All of the entries should be restated word for word, but without their pictures.
-----
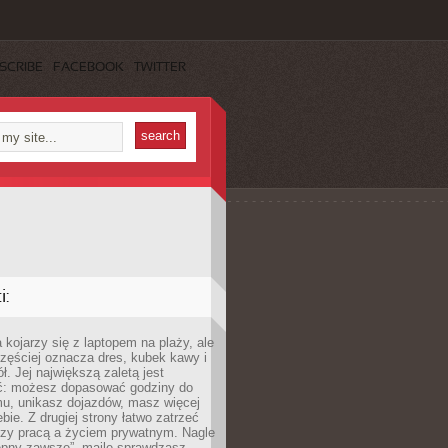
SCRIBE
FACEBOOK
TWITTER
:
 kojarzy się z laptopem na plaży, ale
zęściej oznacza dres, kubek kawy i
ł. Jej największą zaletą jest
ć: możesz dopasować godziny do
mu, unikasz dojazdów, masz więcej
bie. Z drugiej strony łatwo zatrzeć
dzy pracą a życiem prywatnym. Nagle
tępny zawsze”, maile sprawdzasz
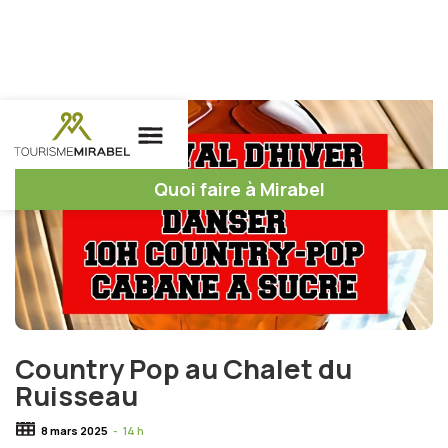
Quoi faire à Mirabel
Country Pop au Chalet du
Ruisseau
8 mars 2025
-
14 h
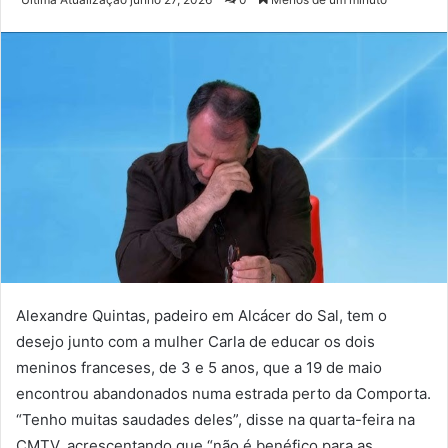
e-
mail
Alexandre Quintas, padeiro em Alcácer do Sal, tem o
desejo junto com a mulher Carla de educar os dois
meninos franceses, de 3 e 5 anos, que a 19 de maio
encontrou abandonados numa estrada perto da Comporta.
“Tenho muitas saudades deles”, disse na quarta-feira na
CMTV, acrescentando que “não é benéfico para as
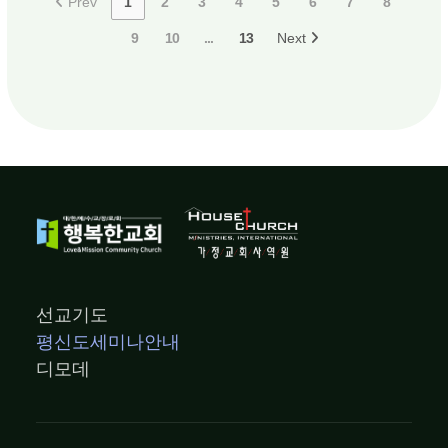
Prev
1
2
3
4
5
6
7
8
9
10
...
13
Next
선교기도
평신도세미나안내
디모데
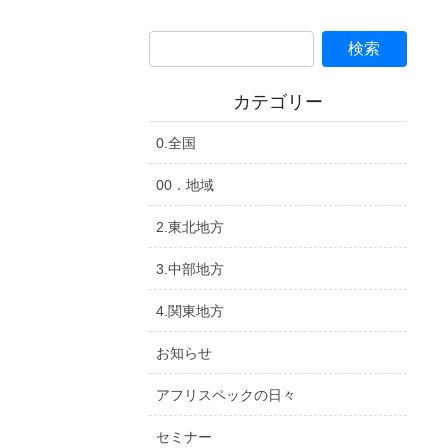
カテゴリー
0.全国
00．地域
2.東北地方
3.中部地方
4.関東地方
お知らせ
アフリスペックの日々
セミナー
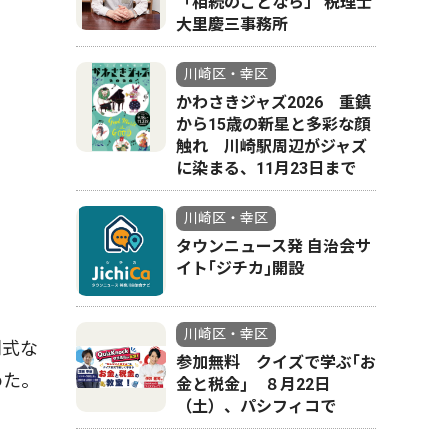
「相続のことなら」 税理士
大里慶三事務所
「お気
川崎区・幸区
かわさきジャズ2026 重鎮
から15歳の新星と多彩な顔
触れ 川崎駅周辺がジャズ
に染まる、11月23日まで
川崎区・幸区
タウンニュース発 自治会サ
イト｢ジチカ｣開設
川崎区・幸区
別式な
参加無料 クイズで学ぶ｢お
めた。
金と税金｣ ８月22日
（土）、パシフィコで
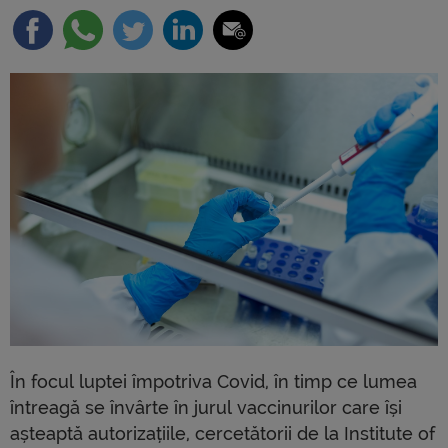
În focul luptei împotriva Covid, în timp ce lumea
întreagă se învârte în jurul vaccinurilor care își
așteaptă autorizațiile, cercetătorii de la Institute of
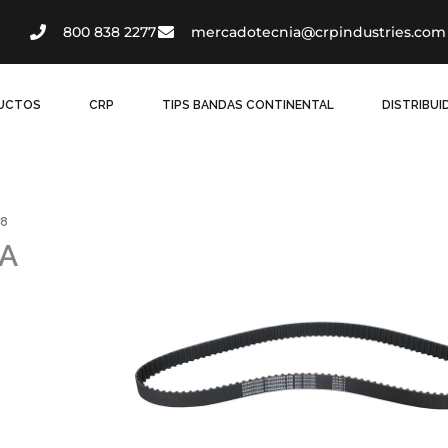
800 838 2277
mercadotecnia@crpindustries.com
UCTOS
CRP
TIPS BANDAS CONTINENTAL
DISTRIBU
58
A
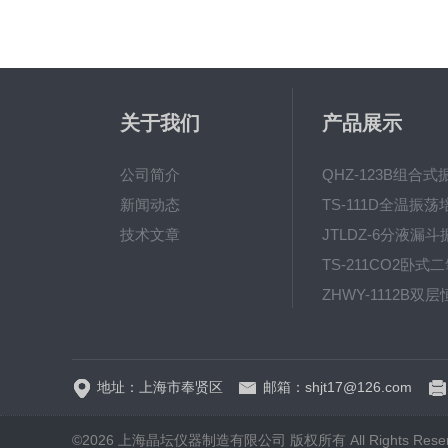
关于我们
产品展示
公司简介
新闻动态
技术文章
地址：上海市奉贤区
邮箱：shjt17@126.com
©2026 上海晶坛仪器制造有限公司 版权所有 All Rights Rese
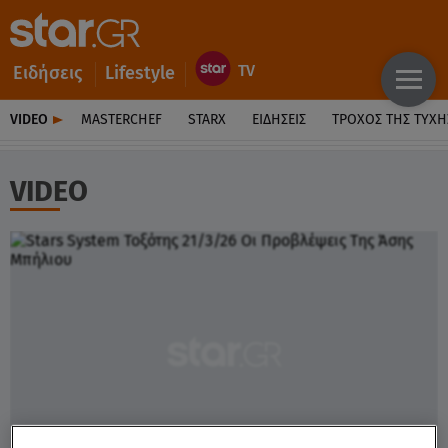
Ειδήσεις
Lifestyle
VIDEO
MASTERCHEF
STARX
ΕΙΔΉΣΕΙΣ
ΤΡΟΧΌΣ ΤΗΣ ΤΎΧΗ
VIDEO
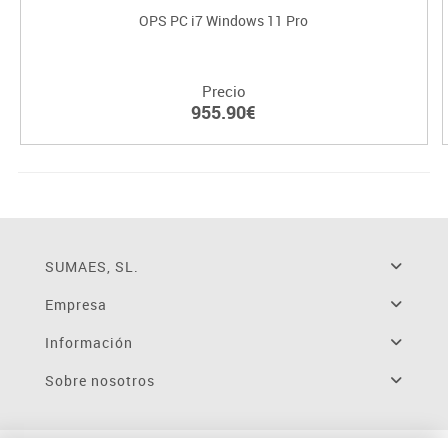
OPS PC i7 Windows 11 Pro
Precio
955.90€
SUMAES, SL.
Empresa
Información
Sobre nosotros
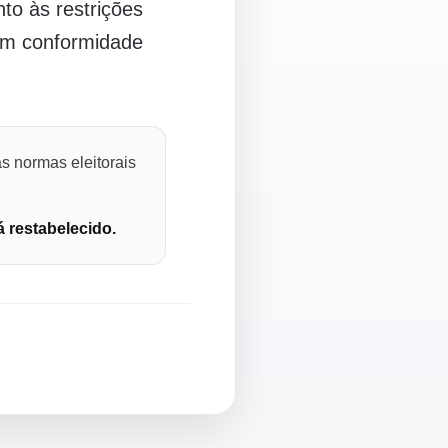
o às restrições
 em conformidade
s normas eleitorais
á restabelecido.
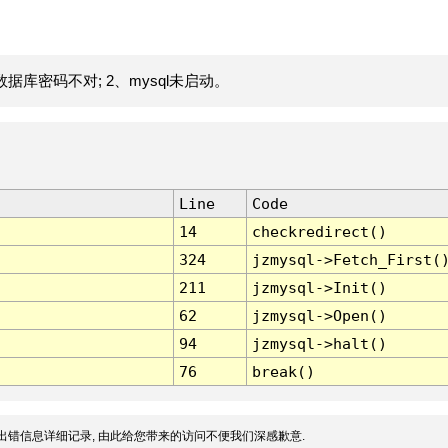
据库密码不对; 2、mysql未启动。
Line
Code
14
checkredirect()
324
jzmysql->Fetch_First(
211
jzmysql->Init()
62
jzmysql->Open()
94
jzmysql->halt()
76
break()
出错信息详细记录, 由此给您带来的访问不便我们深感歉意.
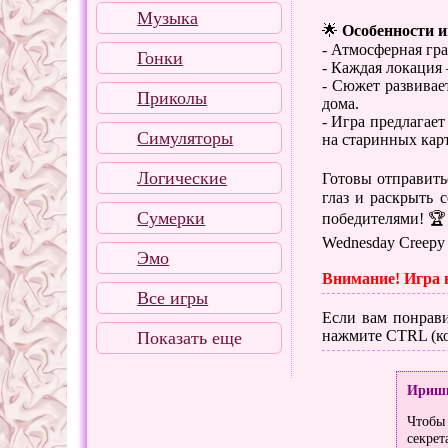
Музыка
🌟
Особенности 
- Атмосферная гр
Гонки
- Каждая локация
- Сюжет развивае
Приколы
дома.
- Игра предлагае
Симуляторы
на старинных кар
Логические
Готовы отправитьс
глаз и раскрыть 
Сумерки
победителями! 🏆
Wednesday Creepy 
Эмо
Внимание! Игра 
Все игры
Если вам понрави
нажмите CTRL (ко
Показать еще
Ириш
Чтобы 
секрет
-----
_RESULT_
SCRIBE
FACEBOOK
TWITTER
:
 kojarzy się z laptopem na plaży, ale
zęściej oznacza dres, kubek kawy i
ł. Jej największą zaletą jest
ć: możesz dopasować godziny do
mu, unikasz dojazdów, masz więcej
bie. Z drugiej strony łatwo zatrzeć
dzy pracą a życiem prywatnym. Nagle
tępny zawsze”, maile sprawdzasz
Quoi faire à Mirabel
Country Pop au Chalet du
Ruisseau
8 mars 2025
-
14 h
e-
mail
Alexandre Quintas, padeiro em Alcácer do Sal, tem o
desejo junto com a mulher Carla de educar os dois
meninos franceses, de 3 e 5 anos, que a 19 de maio
encontrou abandonados numa estrada perto da Comporta.
“Tenho muitas saudades deles”, disse na quarta-feira na
CMTV, acrescentando que “não é benéfico para as
Prev
1
2
3
4
5
6
7
8
9
10
...
13
Next
선교기도
평신도세미나안내
디모데
カテゴリー
0.全国
00．地域
2.東北地方
3.中部地方
4.関東地方
お知らせ
アフリスペックの日々
セミナー
「相続のことなら」 税理士
大里慶三事務所
「お気
川崎区・幸区
かわさきジャズ2026 重鎮
から15歳の新星と多彩な顔
触れ 川崎駅周辺がジャズ
に染まる、11月23日まで
川崎区・幸区
タウンニュース発 自治会サ
イト｢ジチカ｣開設
川崎区・幸区
別式な
参加無料 クイズで学ぶ｢お
めた。
金と税金｣ ８月22日
（土）、パシフィコで
În focul luptei împotriva Covid, în timp ce lumea
întreagă se învârte în jurul vaccinurilor care își
așteaptă autorizațiile, cercetătorii de la Institute of
800 838 2277
mercadotecnia@crpindustries.com
UCTOS
CRP
TIPS BANDAS CONTINENTAL
DISTRIBU
58
A
关于我们
产品展示
公司简介
新闻动态
技术文章
地址：上海市奉贤区
邮箱：shjt17@126.com
©2026 上海晶坛仪器制造有限公司 版权所有 All Rights Rese
Ειδήσεις
Lifestyle
VIDEO
MASTERCHEF
STARX
ΕΙΔΉΣΕΙΣ
ΤΡΟΧΌΣ ΤΗΣ ΤΎΧΗ
VIDEO
OPS PC i7 Windows 11 Pro
Precio
955.90€
SUMAES, SL.
Empresa
Información
Sobre nosotros
o às restrições
 em conformidade
s normas eleitorais
á restabelecido.
据库密码不对; 2、mysql未启动。
Line
Code
14
checkredirect()
324
jzmysql->Fetch_First(
211
jzmysql->Init()
62
jzmysql->Open()
94
jzmysql->halt()
76
break()
出错信息详细记录, 由此给您带来的访问不便我们深感歉意.
Музыка
🌟
Особенности 
- Атмосферная гр
Гонки
- Каждая локация
- Сюжет развивае
Приколы
дома.
- Игра предлагае
Симуляторы
на старинных кар
Логические
Готовы отправитьс
глаз и раскрыть 
Сумерки
победителями! 🏆
Wednesday Creepy 
Эмо
Внимание! Игра 
Все игры
Если вам понрави
нажмите CTRL (ко
Показать еще
Ириш
Чтобы 
секрет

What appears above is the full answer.